The code in the library is actually pretty simple, but deals with many practical edge-cases (stepping into an array, handling missing values gracefully, etc.) that the above code doesn't.

My longer term intention is adding other useful json manipulation and search functions to the library.


Yeah. I just don't like putting syntax in a string; I'd rather use Python itself.

By the way, you should remove the pprint import from the library, since you don't use it :)


I considered that approach but found the JSON returned by some third-party apis contained characters in keys (dashes, spaces, etc) which have special meanings in python so can't be used natively.


Interesting, I thought I was a rare breed using the following function quite a bit in my code. However, it seems these things are a dime a dozen. -- I modeled this one after the way Django does it. I think the only thing it does that yours doesn't is all a function if one of the dict values is an object. Thats useful for get_somevalue() type things on a tree of objects.

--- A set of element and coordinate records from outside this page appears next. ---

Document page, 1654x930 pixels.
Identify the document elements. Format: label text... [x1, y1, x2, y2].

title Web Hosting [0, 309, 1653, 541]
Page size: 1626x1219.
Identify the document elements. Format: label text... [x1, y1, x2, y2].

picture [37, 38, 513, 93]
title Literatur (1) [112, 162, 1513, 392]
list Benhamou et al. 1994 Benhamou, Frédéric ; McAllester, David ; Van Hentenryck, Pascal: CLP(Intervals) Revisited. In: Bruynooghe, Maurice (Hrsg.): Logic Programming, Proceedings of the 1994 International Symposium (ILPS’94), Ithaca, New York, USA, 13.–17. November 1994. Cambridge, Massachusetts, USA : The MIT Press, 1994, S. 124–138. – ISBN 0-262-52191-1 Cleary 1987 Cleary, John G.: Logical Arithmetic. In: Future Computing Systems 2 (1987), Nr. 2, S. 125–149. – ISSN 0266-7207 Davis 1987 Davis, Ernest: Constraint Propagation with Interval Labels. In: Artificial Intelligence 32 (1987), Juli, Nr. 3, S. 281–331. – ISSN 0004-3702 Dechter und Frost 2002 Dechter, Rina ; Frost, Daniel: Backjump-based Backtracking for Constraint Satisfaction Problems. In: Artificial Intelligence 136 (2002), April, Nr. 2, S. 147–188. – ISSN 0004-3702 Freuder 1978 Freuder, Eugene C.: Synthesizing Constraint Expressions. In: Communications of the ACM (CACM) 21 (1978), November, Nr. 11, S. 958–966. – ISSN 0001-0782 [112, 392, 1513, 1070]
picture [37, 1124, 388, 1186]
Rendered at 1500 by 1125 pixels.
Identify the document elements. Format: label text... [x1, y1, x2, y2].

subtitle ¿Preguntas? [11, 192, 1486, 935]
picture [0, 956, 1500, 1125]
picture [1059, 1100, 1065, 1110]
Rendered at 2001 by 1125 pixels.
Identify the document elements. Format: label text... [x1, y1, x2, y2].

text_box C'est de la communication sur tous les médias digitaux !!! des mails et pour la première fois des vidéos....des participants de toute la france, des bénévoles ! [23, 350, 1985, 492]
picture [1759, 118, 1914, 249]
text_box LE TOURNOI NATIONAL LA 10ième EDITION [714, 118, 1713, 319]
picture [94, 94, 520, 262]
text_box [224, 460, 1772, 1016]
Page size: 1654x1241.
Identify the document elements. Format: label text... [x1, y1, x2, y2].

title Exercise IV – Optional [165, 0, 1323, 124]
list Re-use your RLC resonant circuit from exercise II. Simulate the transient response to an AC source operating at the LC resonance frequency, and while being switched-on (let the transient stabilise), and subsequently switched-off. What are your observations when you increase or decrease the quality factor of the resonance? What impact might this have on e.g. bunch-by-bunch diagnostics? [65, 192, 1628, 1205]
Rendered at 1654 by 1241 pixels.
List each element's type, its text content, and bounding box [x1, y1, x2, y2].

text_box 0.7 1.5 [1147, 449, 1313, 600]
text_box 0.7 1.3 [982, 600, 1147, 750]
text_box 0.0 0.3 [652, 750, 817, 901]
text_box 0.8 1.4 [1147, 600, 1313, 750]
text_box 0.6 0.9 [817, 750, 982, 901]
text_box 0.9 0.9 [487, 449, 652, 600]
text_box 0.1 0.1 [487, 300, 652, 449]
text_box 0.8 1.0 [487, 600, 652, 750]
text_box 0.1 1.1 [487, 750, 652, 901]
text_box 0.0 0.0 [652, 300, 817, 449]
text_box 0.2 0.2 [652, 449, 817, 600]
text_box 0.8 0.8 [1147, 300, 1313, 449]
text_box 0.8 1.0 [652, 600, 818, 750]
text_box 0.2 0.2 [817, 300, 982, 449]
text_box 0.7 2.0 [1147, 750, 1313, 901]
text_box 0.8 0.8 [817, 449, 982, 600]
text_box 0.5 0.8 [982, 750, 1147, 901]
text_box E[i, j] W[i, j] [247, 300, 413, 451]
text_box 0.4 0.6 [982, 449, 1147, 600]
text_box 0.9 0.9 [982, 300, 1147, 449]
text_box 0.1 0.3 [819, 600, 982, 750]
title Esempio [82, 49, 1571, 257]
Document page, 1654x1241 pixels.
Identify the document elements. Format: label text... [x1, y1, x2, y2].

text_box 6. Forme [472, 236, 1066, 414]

    def rget(obj, attrstr, default=None, delim='.'):
        try:
            parts = attrstr.split(delim, 1)
            attr = parts[0]
            attrstr = parts[1] if len(parts) == 2 else None
            if isinstance(obj, dict): value = obj[attr]
            elif isinstance(obj, list): value = obj[int(attr)]
            elif isinstance(obj, tuple): value = obj[int(attr)]
            elif isinstance(obj, object): value = getattr(obj, attr)
            if attrstr: return rget(value, attrstr, default, delim)
            return value
        except:
            return default


The jmespath library from boto is quite similar to this, and possibly has way more traction. Some differences:

- jmespath uses `body.translations[0].language` instead of `body.translations.0.language`, and it can also do `body.translations[].language`.